Pentecost Alley - Anne Perry [32]
She knew he had been to Whitechapel, and she knew what it was like. He could not have forgotten the numerous times when she had seen slum tenements, smelled the stinking gutters, the dark, narrow houses with their generations of filth seeped into the walls, the tired, hungry and anxious people.
But in order to help, one had to keep one’s own strength. Agonizing for people accomplished nothing useful. To help the masses one needed laws, and change of heart in those with power. To affect an individual one needed knowledge, and perhaps money, or some appropriate skill. Above all one needed nerve and judgment, one needed all one’s own emotional strength.
So she sat quietly and sewed, waiting until Pitt was ready to share with her whatever it was that bothered him, or to deal with it by at least temporarily forgetting and allowing himself to restore his spirit with what was good.
3
EMILY RADLEY, Charlotte’s sister, about whom she had been concerned, was indeed dispirited. It was not a specific problem. She had everything she considered necessary to be happy. Indeed, she had more. Her husband was charming, handsome, and treated her with affection. She was unaware of any serious fault in him.
When they had met he had been well-born, living largely on his value as a lively, delightful companion and guest, his exquisite manners and his ready wit. Emily had been fully aware of the risks entailed in falling in love with him. He might prove shallow, spendthrift, even boring after the first novelty had passed. She had done it just the same. She had spent many hours telling herself how foolish she was, and that there was even a high possibility he sought her primarily for the fortune she had inherited from her first husband, the late Lord Ashworth.
She smiled as she thought of George. Memory was very powerful, a strange mixture of sadness, loss, sweetness for the times that had been good, and a deliberate passing over of those which had not.

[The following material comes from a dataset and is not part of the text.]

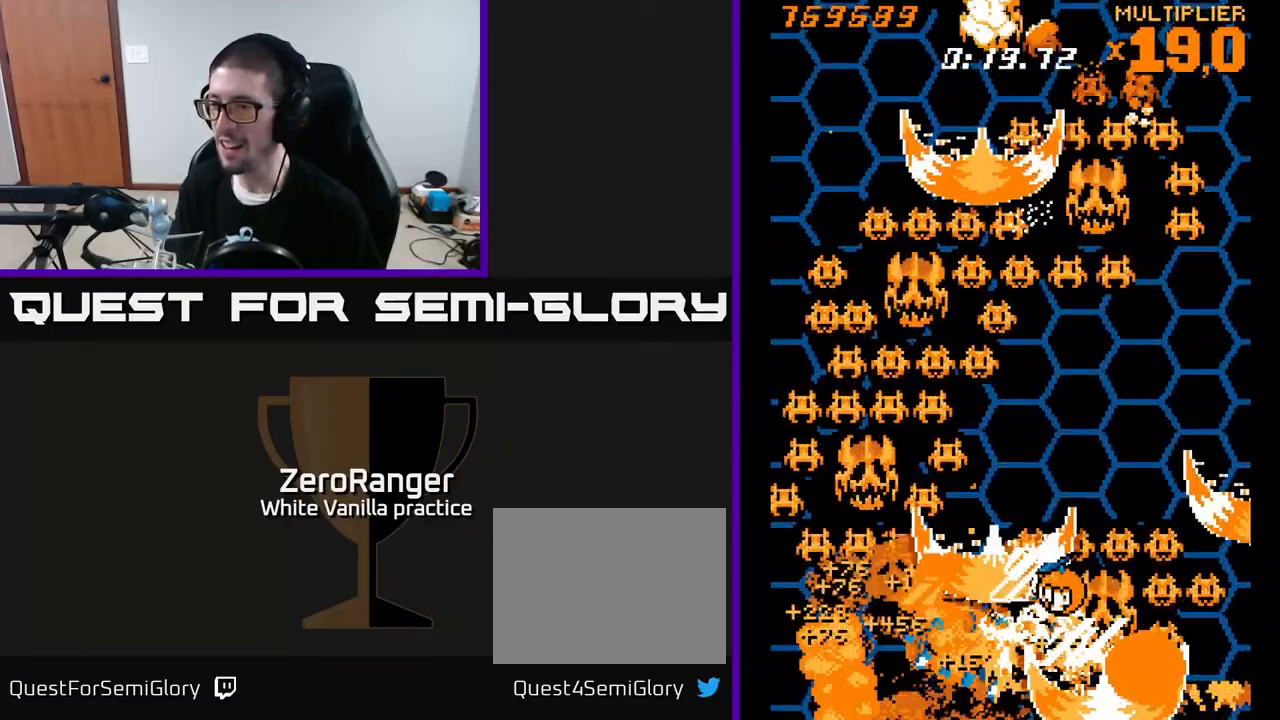
{"buttons": ["A", "DPAD_UP", "DPAD_LEFT"], "right_stick": "center", "events": [[167, "DPAD_LEFT", "up"], [233, "DPAD_UP", "up"], [383, "DPAD_LEFT", "down"], [433, "DPAD_UP", "down"]]}
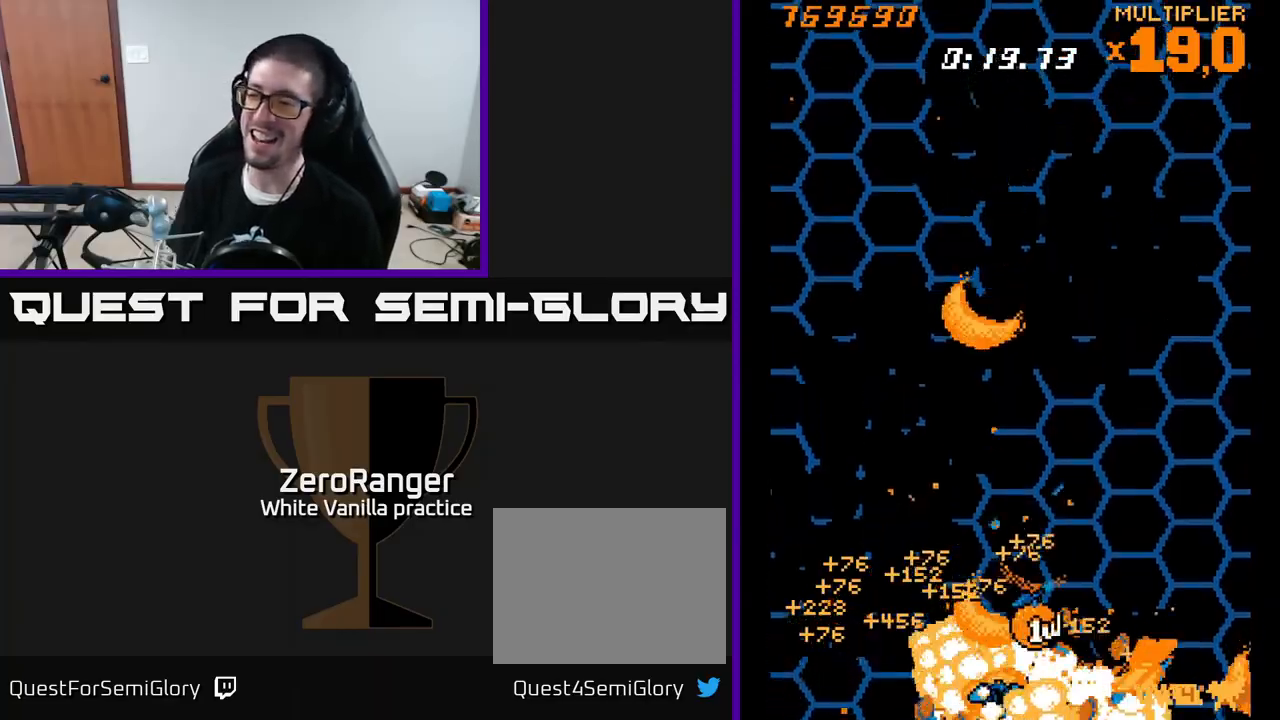
{"buttons": ["DPAD_DOWN", "DPAD_RIGHT"], "right_stick": "center", "events": [[33, "DPAD_UP", "up"], [200, "DPAD_DOWN", "down"], [283, "DPAD_DOWN", "up"], [317, "DPAD_LEFT", "up"], [350, "DPAD_RIGHT", "down"], [450, "A", "up"], [483, "DPAD_DOWN", "down"]]}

All her fears had proved groundless. Far from being shallow, Jack had developed a social conscience and a considerable ambition to effect changes in society. He had campaigned for a seat in Parliament, and after his first defeat had returned to battle, and at the second attempt had won. Now he spent a considerable amount of his time, and his emotions, in political endeavor.
It was Emily herself who seemed a little trivial, a little spendthrift.
Edward, her son and George’s heir, was in the schoolroom with his tutor, and baby Evangeline was upstairs in the nursery, where the maid was caring for her, seeing to the laundry, the feeding, the changing. Emily herself was largely unnecessary.
It was late in the morning and Jack had long since departed to the City to various engagements before the House of Commons met. Watching him fight for his selection, then campaign, lose, and campaign again, she had gained a respect for him which added very greatly to her happiness. He was consolidating his position with skill.
So why was she standing in the sun in the great withdrawing room in her lovely town house, dressed in lace and coffee-colored tussore, and feeling such a sense of frustration?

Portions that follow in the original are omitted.